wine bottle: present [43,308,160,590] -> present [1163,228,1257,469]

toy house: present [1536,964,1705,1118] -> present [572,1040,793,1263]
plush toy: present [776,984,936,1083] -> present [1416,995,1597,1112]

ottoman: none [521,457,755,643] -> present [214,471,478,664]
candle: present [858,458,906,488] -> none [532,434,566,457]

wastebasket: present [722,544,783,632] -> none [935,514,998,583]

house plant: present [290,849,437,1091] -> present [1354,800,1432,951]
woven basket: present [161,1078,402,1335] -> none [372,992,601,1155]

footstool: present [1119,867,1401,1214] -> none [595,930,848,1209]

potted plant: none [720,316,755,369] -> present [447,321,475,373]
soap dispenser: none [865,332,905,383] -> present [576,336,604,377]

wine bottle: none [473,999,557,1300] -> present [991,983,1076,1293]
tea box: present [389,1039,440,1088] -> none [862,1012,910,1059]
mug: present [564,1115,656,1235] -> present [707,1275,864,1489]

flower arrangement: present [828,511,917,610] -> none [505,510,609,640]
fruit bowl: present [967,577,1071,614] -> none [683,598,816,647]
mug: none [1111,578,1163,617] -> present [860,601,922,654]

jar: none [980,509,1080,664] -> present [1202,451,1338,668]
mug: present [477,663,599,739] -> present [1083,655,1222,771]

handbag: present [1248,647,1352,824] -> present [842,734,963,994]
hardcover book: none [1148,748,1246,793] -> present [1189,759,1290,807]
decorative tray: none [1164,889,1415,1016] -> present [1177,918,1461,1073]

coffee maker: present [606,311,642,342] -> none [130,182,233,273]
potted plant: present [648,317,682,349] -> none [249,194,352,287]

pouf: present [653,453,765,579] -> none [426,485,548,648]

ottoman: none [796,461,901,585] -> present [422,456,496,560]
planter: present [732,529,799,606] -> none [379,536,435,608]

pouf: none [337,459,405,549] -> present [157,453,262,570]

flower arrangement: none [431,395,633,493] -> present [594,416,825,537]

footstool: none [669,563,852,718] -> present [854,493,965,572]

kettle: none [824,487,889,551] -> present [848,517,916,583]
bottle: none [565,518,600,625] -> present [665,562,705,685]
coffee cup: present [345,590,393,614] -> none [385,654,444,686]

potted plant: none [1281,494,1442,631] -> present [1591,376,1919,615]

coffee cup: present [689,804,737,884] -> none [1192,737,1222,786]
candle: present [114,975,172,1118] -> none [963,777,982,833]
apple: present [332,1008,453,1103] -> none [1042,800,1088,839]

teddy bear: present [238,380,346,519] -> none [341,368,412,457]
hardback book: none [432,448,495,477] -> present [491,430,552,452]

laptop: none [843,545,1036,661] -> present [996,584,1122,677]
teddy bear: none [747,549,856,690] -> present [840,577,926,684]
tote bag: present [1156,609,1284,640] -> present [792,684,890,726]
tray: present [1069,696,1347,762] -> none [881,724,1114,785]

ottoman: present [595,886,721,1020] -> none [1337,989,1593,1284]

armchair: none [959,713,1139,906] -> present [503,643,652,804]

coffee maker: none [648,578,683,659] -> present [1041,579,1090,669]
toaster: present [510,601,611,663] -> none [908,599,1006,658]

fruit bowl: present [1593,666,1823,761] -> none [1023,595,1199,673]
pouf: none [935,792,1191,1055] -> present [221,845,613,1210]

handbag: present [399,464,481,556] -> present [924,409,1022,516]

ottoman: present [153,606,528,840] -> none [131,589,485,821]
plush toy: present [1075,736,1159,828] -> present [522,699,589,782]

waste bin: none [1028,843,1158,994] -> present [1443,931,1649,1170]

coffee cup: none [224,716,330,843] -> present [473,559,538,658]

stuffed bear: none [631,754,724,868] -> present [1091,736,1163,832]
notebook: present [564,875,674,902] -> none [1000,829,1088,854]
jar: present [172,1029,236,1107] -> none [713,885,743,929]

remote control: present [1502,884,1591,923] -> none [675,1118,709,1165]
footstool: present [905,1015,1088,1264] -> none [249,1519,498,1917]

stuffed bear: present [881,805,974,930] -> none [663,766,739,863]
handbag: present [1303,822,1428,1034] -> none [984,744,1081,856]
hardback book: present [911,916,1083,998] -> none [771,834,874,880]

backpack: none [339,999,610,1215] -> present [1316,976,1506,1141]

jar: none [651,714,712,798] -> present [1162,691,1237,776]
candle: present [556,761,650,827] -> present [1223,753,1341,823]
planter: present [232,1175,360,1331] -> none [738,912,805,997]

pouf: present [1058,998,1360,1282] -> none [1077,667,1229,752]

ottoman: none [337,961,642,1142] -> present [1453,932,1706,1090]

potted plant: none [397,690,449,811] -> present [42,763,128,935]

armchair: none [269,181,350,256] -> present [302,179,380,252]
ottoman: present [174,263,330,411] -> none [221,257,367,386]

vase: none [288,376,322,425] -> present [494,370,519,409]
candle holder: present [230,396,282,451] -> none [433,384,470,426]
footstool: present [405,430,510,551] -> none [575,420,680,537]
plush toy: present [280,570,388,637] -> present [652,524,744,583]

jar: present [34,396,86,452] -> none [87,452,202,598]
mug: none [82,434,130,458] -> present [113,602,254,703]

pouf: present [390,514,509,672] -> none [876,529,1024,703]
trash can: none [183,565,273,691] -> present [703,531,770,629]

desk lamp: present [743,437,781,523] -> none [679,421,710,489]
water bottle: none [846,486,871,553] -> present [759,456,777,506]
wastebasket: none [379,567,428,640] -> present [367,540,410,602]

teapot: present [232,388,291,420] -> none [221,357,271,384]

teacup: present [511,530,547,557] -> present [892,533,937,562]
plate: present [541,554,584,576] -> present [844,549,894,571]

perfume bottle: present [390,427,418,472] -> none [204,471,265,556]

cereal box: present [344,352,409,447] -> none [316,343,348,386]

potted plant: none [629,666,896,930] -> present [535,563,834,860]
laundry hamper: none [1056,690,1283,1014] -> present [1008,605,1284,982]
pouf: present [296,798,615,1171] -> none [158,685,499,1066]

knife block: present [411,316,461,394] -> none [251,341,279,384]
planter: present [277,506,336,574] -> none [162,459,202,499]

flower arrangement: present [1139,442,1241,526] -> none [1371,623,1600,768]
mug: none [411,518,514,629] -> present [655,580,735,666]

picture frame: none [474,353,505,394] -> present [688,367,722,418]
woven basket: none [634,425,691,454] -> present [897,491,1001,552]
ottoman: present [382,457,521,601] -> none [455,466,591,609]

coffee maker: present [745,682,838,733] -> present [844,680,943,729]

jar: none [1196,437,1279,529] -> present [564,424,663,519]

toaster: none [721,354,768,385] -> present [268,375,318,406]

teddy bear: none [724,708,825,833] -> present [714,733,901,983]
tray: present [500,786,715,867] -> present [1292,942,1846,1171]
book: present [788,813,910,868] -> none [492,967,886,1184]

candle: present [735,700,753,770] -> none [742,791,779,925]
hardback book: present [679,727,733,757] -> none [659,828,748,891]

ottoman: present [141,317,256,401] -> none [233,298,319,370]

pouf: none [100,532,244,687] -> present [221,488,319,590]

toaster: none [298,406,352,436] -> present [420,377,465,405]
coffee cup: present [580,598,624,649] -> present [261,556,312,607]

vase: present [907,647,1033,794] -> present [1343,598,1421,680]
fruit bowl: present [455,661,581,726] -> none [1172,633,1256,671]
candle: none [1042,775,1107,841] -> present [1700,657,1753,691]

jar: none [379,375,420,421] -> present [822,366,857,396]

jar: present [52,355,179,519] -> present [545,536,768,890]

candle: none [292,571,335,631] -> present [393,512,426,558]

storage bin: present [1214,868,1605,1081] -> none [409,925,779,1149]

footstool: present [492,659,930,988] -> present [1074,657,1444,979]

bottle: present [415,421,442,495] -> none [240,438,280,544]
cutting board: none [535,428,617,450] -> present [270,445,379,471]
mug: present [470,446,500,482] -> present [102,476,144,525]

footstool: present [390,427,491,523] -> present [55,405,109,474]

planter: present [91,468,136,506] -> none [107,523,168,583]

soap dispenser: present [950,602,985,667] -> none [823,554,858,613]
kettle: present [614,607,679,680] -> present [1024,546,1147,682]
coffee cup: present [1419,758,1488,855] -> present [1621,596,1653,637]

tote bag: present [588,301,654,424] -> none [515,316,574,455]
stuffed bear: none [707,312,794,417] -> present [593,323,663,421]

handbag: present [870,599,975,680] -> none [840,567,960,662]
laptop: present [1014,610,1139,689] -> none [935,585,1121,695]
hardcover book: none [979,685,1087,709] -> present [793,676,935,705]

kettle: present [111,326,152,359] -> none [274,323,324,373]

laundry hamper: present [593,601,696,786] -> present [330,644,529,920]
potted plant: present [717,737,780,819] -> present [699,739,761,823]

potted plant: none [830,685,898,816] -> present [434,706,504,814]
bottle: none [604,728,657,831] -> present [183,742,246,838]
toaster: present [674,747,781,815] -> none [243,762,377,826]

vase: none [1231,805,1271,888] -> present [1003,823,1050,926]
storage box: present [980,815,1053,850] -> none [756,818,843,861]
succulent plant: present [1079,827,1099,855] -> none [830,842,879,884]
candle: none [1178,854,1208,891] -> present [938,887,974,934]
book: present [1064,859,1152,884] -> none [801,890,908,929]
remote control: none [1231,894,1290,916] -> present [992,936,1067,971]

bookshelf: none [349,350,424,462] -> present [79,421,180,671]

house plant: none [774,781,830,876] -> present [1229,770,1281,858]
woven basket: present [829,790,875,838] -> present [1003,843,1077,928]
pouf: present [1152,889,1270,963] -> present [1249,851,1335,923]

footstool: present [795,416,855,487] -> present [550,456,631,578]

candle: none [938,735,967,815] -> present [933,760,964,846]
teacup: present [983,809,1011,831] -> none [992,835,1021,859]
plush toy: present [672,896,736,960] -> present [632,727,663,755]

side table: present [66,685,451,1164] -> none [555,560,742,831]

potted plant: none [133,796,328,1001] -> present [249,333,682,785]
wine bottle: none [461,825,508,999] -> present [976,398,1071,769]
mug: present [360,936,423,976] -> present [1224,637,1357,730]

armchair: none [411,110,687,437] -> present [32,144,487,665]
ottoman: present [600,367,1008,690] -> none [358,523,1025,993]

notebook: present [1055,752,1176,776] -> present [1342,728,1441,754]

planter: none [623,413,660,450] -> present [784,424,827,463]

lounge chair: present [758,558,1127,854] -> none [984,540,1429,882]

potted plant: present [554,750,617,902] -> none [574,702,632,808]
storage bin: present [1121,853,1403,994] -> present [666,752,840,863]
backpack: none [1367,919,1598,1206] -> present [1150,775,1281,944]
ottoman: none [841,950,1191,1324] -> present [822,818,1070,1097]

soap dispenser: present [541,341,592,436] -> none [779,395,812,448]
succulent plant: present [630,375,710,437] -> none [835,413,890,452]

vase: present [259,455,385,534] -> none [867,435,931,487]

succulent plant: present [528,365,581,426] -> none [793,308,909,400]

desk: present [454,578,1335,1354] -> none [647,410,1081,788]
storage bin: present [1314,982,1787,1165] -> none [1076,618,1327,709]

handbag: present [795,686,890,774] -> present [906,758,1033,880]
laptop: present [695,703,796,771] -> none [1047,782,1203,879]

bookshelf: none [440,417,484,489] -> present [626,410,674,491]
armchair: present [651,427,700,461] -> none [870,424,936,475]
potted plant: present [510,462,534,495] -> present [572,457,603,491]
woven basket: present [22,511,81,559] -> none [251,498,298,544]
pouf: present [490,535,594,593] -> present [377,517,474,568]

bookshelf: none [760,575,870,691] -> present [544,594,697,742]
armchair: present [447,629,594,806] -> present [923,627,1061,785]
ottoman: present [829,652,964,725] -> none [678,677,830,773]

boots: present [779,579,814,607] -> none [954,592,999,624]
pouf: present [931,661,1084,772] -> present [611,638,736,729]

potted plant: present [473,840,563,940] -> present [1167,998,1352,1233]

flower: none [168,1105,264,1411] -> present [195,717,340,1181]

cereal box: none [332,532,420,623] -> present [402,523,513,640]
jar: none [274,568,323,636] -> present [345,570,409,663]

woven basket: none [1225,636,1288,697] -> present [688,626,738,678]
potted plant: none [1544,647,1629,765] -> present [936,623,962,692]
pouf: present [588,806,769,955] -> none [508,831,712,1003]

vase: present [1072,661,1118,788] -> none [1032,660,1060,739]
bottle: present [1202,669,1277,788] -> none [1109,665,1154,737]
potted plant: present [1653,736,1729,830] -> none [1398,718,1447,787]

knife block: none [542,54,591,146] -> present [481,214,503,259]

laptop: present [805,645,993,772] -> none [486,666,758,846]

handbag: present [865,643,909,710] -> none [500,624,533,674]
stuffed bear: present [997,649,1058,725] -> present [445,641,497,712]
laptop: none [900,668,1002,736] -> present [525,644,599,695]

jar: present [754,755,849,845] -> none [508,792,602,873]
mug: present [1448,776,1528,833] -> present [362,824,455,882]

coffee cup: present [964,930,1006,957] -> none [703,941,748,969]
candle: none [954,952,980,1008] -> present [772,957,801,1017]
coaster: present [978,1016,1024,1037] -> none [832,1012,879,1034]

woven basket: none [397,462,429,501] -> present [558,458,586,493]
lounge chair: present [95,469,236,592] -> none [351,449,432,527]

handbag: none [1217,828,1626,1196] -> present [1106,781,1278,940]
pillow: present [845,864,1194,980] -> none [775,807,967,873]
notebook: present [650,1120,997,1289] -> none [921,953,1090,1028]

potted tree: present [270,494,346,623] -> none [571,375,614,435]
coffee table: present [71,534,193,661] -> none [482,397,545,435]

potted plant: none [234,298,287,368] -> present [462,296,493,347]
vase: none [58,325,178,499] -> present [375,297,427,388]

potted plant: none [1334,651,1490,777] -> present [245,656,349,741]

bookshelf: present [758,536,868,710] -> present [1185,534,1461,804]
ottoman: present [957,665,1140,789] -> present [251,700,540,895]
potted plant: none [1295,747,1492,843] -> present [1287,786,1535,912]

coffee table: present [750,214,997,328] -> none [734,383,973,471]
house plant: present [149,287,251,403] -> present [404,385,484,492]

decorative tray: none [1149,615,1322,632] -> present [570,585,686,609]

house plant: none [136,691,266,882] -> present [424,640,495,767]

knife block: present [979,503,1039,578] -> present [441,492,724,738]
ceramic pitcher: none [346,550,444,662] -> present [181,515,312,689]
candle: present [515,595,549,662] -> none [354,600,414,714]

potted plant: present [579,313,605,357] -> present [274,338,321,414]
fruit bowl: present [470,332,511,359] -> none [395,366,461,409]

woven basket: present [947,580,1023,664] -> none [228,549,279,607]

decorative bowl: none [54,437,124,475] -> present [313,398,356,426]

+ + + +

Directions for this task:
All lines in the data above from the one with "ottoman: present [600,367,1008,690]" through the one with "vase: present [259,455,385,534]" must be repeated exactly, and no others.

Answer space:
ottoman: present [600,367,1008,690] -> none [358,523,1025,993]

notebook: present [1055,752,1176,776] -> present [1342,728,1441,754]

planter: none [623,413,660,450] -> present [784,424,827,463]

lounge chair: present [758,558,1127,854] -> none [984,540,1429,882]

potted plant: present [554,750,617,902] -> none [574,702,632,808]
storage bin: present [1121,853,1403,994] -> present [666,752,840,863]
backpack: none [1367,919,1598,1206] -> present [1150,775,1281,944]
ottoman: none [841,950,1191,1324] -> present [822,818,1070,1097]

soap dispenser: present [541,341,592,436] -> none [779,395,812,448]
succulent plant: present [630,375,710,437] -> none [835,413,890,452]

vase: present [259,455,385,534] -> none [867,435,931,487]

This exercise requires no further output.